The Fed could make the biggest rate hike since 1994

(Washington) The Federal Reserve’s (Fed) Monetary Affairs Committee began its meeting on Tuesday to raise interest rates to fight inflation and could even make the biggest hike in 27 years.

Posted at 11:12 am
Updated at 11:42 am

Julia Chabanas
Media Agency France

“The Monetary Policy Committee (FOMC) meeting started at 11 a.m. as scheduled,” a Federal Reserve (Fed) spokesman told AFP.

It concludes Wednesday at 12 p.m., followed by the release of a press release at 2 p.m. and a press conference by the institution’s President, Jerome Powell, at 2:30 p.m.

The key interest rate, which is currently in a range of 0.75 to 1.00%, should be raised for the third time in a row.

After rising by a quarter of a percentage point in March and then by half a point in May, further increases are expected. It could be half a point (which equals 50 basis points) or even three quarters of a point (75 basis points), which would be a first since 1994.

Economists expect another half-point hike, according to a consensus from Briefing.com.

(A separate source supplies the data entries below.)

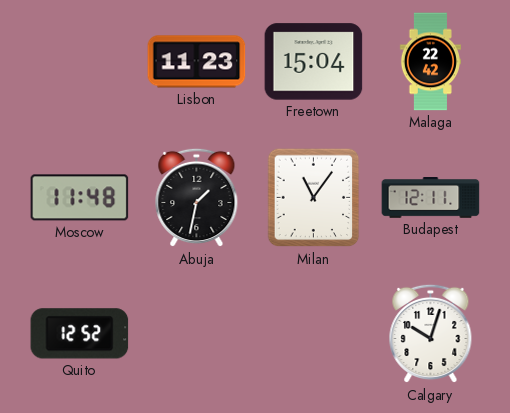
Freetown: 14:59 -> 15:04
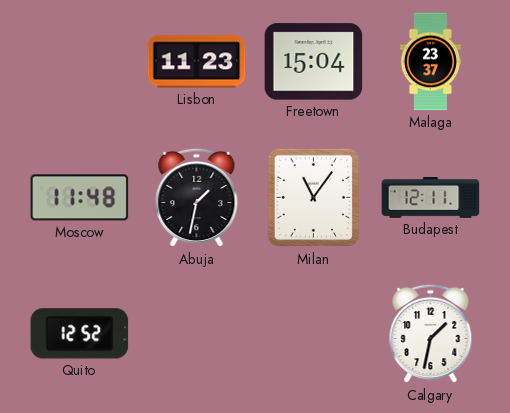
Malaga: 22:42 -> 23:37
Calgary: 10:03 -> 1:32
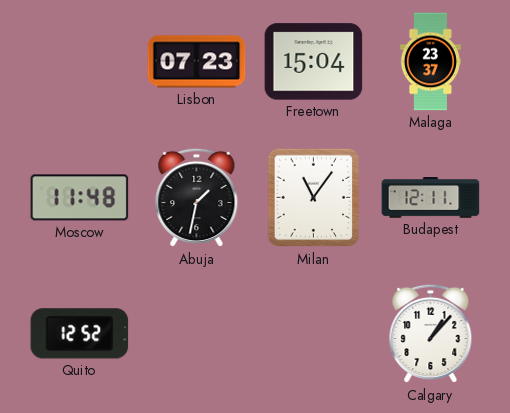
Lisbon: 11:23 -> 07:23
Calgary: 1:32 -> 1:07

But as of Tuesday morning, market participants overwhelmingly (96.1%) expected a gain of 75 basis points, according to CME Group’s futures product rating. They are betting that the Fed chair has said repeatedly that the institution will act on the data released.

However, the magnitude of inflation recorded in May surprised with an acceleration and a new 40-year high at 8.6% over the year and 1.0% over the month, according to the CPI index released on Friday.

growth, but not too much

Prior to this release, “We shared the general consensus that the FOMC would hike rates by 50 basis points […]. But the release of higher-than-expected inflation for May now leads us to expect a 75 basis point rate hike,” Wells Fargo economists Jay Bryson and Michael Pugliese said in a statement.

However, other analysts point out that such a hike would be useless as it could be interpreted as a panic move.

“As supply improves and demand for goods relative to services falls, margins will shrink and inflation will fall much faster than markets and the Fed are expecting,” Ian said. Shepherdson of Pantheon Macroeconomics in a statement.

An increase in key interest rates causes an increase in borrowing costs for private and commercial borrowers and thus a dampening of consumption.

However, at the risk of weighing on growth in gross domestic product (GDP) and employment. However, during an interview last month, the Fed chairman said growth was needed, but not too much, to contain inflation.

He also pointed out that this could happen through a modest increase in unemployment while the country faces a tight labor market and major labor shortages that are pushing companies to raise wages, which also contributes to inflation.

During this meeting, Fed officials will also update their economic forecasts, most recently from March. They should revise inflation and unemployment forecasts up and GDP growth forecasts down.

Fighting inflation is a priority for the Fed, but also for Joe Biden, who hosted Jerome Powell at the White House in late May for a rare interview on the subject.

The Monetary Committee is meeting for the first time since Jerome Powell officially began his second term on May 23 and Lael Brainard became the institution’s vice president. This Monetary Committee meeting also marks the arrival of two new governors, Lisa Cook and Philip Jefferson.